[Collected data entries]
· · · ·

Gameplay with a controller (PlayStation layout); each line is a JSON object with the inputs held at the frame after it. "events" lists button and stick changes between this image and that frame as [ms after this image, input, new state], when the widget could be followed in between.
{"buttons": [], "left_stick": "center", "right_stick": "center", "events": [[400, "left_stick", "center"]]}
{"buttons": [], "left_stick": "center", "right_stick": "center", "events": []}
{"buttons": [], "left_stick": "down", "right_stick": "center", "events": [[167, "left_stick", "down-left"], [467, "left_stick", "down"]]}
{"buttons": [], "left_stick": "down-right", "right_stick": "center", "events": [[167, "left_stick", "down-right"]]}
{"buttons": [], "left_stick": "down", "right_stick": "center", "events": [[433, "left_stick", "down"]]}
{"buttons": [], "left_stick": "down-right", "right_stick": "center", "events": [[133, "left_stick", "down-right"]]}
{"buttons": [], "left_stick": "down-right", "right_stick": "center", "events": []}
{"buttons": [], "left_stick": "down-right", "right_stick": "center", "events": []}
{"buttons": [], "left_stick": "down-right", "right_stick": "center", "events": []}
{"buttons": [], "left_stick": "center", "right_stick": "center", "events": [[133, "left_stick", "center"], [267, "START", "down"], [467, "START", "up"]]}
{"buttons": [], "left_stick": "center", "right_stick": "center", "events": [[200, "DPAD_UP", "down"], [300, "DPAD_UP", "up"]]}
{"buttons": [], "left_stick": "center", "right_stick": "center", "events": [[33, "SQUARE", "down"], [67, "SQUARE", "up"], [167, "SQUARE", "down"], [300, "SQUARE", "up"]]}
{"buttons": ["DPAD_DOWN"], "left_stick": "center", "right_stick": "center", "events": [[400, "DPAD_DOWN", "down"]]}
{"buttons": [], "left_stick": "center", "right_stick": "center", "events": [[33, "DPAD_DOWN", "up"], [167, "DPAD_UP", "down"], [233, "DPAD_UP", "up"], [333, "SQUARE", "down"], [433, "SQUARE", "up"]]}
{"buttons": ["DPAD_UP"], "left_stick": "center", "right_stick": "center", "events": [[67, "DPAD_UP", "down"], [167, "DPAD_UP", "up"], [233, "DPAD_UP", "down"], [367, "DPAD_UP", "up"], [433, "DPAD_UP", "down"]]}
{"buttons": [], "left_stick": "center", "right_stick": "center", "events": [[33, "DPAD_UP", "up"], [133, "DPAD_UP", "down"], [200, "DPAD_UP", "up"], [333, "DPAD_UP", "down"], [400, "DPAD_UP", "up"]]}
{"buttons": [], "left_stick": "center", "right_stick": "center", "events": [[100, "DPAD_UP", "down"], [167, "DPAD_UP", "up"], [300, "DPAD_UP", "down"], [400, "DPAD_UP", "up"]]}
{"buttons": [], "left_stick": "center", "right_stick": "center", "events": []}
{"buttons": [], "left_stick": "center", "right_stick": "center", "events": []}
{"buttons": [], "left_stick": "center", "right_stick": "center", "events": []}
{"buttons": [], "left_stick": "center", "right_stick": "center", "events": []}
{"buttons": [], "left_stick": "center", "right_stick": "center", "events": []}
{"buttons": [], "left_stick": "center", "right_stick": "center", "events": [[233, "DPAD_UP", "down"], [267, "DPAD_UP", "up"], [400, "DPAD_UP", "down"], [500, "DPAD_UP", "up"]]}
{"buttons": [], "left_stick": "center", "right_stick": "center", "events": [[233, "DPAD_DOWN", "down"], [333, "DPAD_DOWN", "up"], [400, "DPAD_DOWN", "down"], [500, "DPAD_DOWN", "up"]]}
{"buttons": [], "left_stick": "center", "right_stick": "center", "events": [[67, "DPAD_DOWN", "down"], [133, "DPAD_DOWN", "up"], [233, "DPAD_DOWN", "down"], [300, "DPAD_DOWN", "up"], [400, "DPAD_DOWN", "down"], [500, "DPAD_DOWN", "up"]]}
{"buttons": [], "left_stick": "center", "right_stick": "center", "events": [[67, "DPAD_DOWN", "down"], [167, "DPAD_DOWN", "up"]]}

· · · ·

● TASK STATEMENT
Repeat the records above in full, character for character.

● WRITTEN REPLY
Gameplay with a controller (PlayStation layout); each line is a JSON object with the inputs held at the frame after it. "events" lists button and stick changes between this image and that frame as [ms after this image, input, new state], when the widget could be followed in between.
{"buttons": [], "left_stick": "center", "right_stick": "center", "events": [[400, "left_stick", "center"]]}
{"buttons": [], "left_stick": "center", "right_stick": "center", "events": []}
{"buttons": [], "left_stick": "down", "right_stick": "center", "events": [[167, "left_stick", "down-left"], [467, "left_stick", "down"]]}
{"buttons": [], "left_stick": "down-right", "right_stick": "center", "events": [[167, "left_stick", "down-right"]]}
{"buttons": [], "left_stick": "down", "right_stick": "center", "events": [[433, "left_stick", "down"]]}
{"buttons": [], "left_stick": "down-right", "right_stick": "center", "events": [[133, "left_stick", "down-right"]]}
{"buttons": [], "left_stick": "down-right", "right_stick": "center", "events": []}
{"buttons": [], "left_stick": "down-right", "right_stick": "center", "events": []}
{"buttons": [], "left_stick": "down-right", "right_stick": "center", "events": []}
{"buttons": [], "left_stick": "center", "right_stick": "center", "events": [[133, "left_stick", "center"], [267, "START", "down"], [467, "START", "up"]]}
{"buttons": [], "left_stick": "center", "right_stick": "center", "events": [[200, "DPAD_UP", "down"], [300, "DPAD_UP", "up"]]}
{"buttons": [], "left_stick": "center", "right_stick": "center", "events": [[33, "SQUARE", "down"], [67, "SQUARE", "up"], [167, "SQUARE", "down"], [300, "SQUARE", "up"]]}
{"buttons": ["DPAD_DOWN"], "left_stick": "center", "right_stick": "center", "events": [[400, "DPAD_DOWN", "down"]]}
{"buttons": [], "left_stick": "center", "right_stick": "center", "events": [[33, "DPAD_DOWN", "up"], [167, "DPAD_UP", "down"], [233, "DPAD_UP", "up"], [333, "SQUARE", "down"], [433, "SQUARE", "up"]]}
{"buttons": ["DPAD_UP"], "left_stick": "center", "right_stick": "center", "events": [[67, "DPAD_UP", "down"], [167, "DPAD_UP", "up"], [233, "DPAD_UP", "down"], [367, "DPAD_UP", "up"], [433, "DPAD_UP", "down"]]}
{"buttons": [], "left_stick": "center", "right_stick": "center", "events": [[33, "DPAD_UP", "up"], [133, "DPAD_UP", "down"], [200, "DPAD_UP", "up"], [333, "DPAD_UP", "down"], [400, "DPAD_UP", "up"]]}
{"buttons": [], "left_stick": "center", "right_stick": "center", "events": [[100, "DPAD_UP", "down"], [167, "DPAD_UP", "up"], [300, "DPAD_UP", "down"], [400, "DPAD_UP", "up"]]}
{"buttons": [], "left_stick": "center", "right_stick": "center", "events": []}
{"buttons": [], "left_stick": "center", "right_stick": "center", "events": []}
{"buttons": [], "left_stick": "center", "right_stick": "center", "events": []}
{"buttons": [], "left_stick": "center", "right_stick": "center", "events": []}
{"buttons": [], "left_stick": "center", "right_stick": "center", "events": []}
{"buttons": [], "left_stick": "center", "right_stick": "center", "events": [[233, "DPAD_UP", "down"], [267, "DPAD_UP", "up"], [400, "DPAD_UP", "down"], [500, "DPAD_UP", "up"]]}
{"buttons": [], "left_stick": "center", "right_stick": "center", "events": [[233, "DPAD_DOWN", "down"], [333, "DPAD_DOWN", "up"], [400, "DPAD_DOWN", "down"], [500, "DPAD_DOWN", "up"]]}
{"buttons": [], "left_stick": "center", "right_stick": "center", "events": [[67, "DPAD_DOWN", "down"], [133, "DPAD_DOWN", "up"], [233, "DPAD_DOWN", "down"], [300, "DPAD_DOWN", "up"], [400, "DPAD_DOWN", "down"], [500, "DPAD_DOWN", "up"]]}
{"buttons": [], "left_stick": "center", "right_stick": "center", "events": [[67, "DPAD_DOWN", "down"], [167, "DPAD_DOWN", "up"]]}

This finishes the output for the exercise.